Sutherland nevertheless held that all the factors enumerated in section 10(1) should be read conjunctively. This means that to declare hate speech, words should not only be hurtful, but also harmful or incite harm, and promote or propagate hatred.
This could render other judgments “unsafe” and there are examples of cases that have therefore been “clearly wrong”.
Conclusion
Velaphi Khumalo is fortunate his case landed before Judge Sutherland. And while some may perceive it unjust that he was not made to pay higher damages, the ruling instead calls into question the heavy-handedness of other sanctions that have recently been meted out.
More importantly, however, the case is a victory for the rule of law and the fundamental right of individuals, whatever their race, to be treated equally before the law.

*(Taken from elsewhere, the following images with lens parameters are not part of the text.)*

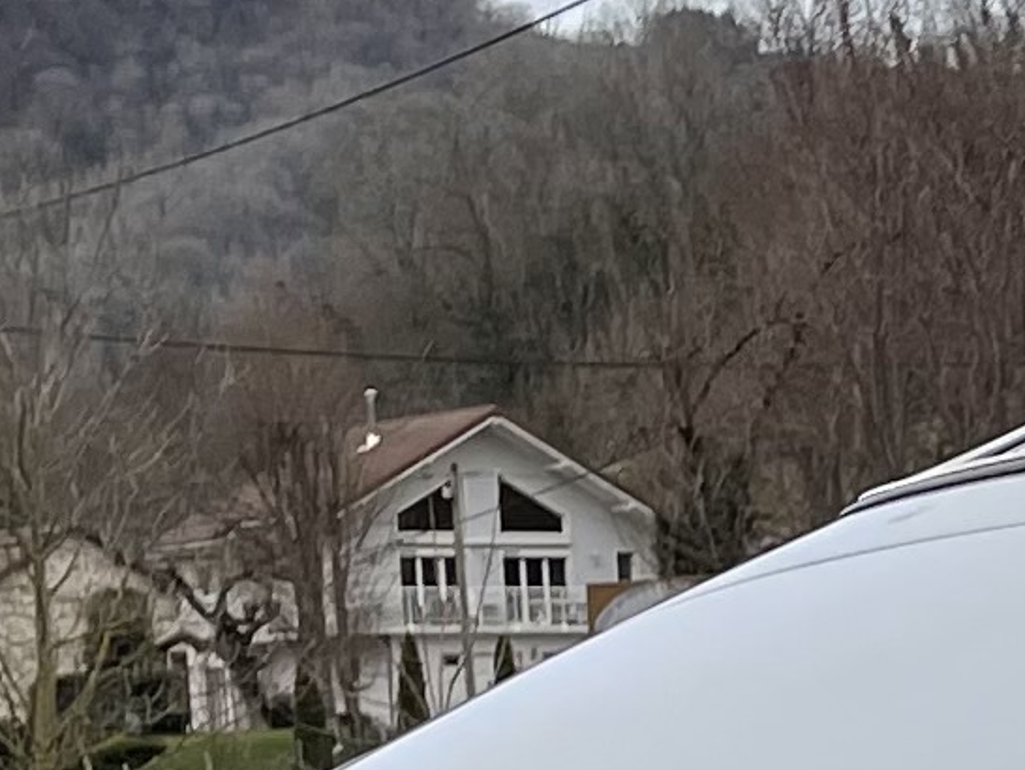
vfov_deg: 7.5
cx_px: 2375
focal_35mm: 192
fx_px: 5688
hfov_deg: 9.3
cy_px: 1339
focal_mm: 4.2
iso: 32
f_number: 1.6
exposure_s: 1/694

And while Khumalo’s counsel were representing their client, their argument that the words did not amount to hate speech is highly questionable. What is most concerning, however, is that the LRC – a well-funded and leading human rights organisation – made submissions that might have contributed to devastating jurisprudential consequences had they been accepted. In particular, their argument about the identity of the target group of these kinds of utterances.
Had a different judge found in Khumalo’s favour, would it have meant that, even though the “content” of such rhetoric was deemed controversial, it would nevertheless be justifiable, in “context”, for some groups – who happen to hold all political power and who have done so for twenty-four years – to call for the burning, hacking, killing, skinning of minority groups, as well as the use of their children as garden fertiliser?
Sutherland found there was no place for this in South African society and that there could “never be an excuse” to absolve individuals from accountability in this regard.
“The value choice in the Constitution is that we must overcome the fissures among us. That cannot happen if, in debate, however robust, among ourselves, one section of the population is licensed to be condemnatory because its members were the victims of oppression, and the other section, understood to be, collectively, the former oppressors are disciplined to remain silent,” he said.